*DO THIS*.
Format each line of the entries below as a row of a Markdown table with the columns Row and Line, numbering the rows in order and omitting blank lines.

*ROWS*.
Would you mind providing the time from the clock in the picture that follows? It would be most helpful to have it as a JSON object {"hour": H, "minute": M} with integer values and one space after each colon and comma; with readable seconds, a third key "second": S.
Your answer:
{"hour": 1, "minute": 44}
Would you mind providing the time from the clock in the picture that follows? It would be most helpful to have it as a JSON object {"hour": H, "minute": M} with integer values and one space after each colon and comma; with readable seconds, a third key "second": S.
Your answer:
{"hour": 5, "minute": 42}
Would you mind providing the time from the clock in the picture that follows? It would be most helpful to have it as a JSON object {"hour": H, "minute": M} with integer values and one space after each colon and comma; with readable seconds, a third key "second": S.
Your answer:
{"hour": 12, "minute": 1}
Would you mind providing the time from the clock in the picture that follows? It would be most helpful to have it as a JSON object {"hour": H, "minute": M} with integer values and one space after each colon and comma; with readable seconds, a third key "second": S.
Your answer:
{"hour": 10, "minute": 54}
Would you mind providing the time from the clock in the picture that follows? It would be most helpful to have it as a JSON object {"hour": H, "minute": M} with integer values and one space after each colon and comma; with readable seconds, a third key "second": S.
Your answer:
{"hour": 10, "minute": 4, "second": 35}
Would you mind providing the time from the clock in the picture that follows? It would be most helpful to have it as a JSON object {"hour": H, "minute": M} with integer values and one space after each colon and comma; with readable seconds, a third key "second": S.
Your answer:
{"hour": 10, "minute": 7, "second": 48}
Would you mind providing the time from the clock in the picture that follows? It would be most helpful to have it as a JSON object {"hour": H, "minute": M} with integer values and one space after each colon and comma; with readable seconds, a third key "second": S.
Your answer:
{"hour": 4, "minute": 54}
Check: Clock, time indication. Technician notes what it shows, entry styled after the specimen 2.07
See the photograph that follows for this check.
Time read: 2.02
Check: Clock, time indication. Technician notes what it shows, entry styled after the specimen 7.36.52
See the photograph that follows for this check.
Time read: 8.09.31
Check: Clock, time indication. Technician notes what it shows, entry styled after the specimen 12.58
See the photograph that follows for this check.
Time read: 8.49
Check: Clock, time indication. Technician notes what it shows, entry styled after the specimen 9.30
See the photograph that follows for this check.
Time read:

*SOLUTION TO THIS TASK*.
| Row | Line |
|---|---|
| 1 | Would you mind providing the time from the clock in the picture that follows? It would be most helpful to have it as a JSON object {"hour": H, "minute": M} with integer values and one space after each colon and comma; with readable seconds, a third key "second": S. |
| 2 | Your answer: |
| 3 | {"hour": 1, "minute": 44} |
| 4 | Would you mind providing the time from the clock in the picture that follows? It would be most helpful to have it as a JSON object {"hour": H, "minute": M} with integer values and one space after each colon and comma; with readable seconds, a third key "second": S. |
| 5 | Your answer: |
| 6 | {"hour": 5, "minute": 42} |
| 7 | Would you mind providing the time from the clock in the picture that follows? It would be most helpful to have it as a JSON object {"hour": H, "minute": M} with integer values and one space after each colon and comma; with readable seconds, a third key "second": S. |
| 8 | Your answer: |
| 9 | {"hour": 12, "minute": 1} |
| 10 | Would you mind providing the time from the clock in the picture that follows? It would be most helpful to have it as a JSON object {"hour": H, "minute": M} with integer values and one space after each colon and comma; with readable seconds, a third key "second": S. |
| 11 | Your answer: |
| 12 | {"hour": 10, "minute": 54} |
| 13 | Would you mind providing the time from the clock in the picture that follows? It would be most helpful to have it as a JSON object {"hour": H, "minute": M} with integer values and one space after each colon and comma; with readable seconds, a third key "second": S. |
| 14 | Your answer: |
| 15 | {"hour": 10, "minute": 4, "second": 35} |
| 16 | Would you mind providing the time from the clock in the picture that follows? It would be most helpful to have it as a JSON object {"hour": H, "minute": M} with integer values and one space after each colon and comma; with readable seconds, a third key "second": S. |
| 17 | Your answer: |
| 18 | {"hour": 10, "minute": 7, "second": 48} |
| 19 | Would you mind providing the time from the clock in the picture that follows? It would be most helpful to have it as a JSON object {"hour": H, "minute": M} with integer values and one space after each colon and comma; with readable seconds, a third key "second": S. |
| 20 | Your answer: |
| 21 | {"hour": 4, "minute": 54} |
| 22 | Check: Clock, time indication. Technician notes what it shows, entry styled after the specimen 2.07 |
| 23 | See the photograph that follows for this check. |
| 24 | Time read: 2.02 |
| 25 | Check: Clock, time indication. Technician notes what it shows, entry styled after the specimen 7.36.52 |
| 26 | See the photograph that follows for this check. |
| 27 | Time read: 8.09.31 |
| 28 | Check: Clock, time indication. Technician notes what it shows, entry styled after the specimen 12.58 |
| 29 | See the photograph that follows for this check. |
| 30 | Time read: 8.49 |
| 31 | Check: Clock, time indication. Technician notes what it shows, entry styled after the specimen 9.30 |
| 32 | See the photograph that follows for this check. |
| 33 | Time read: |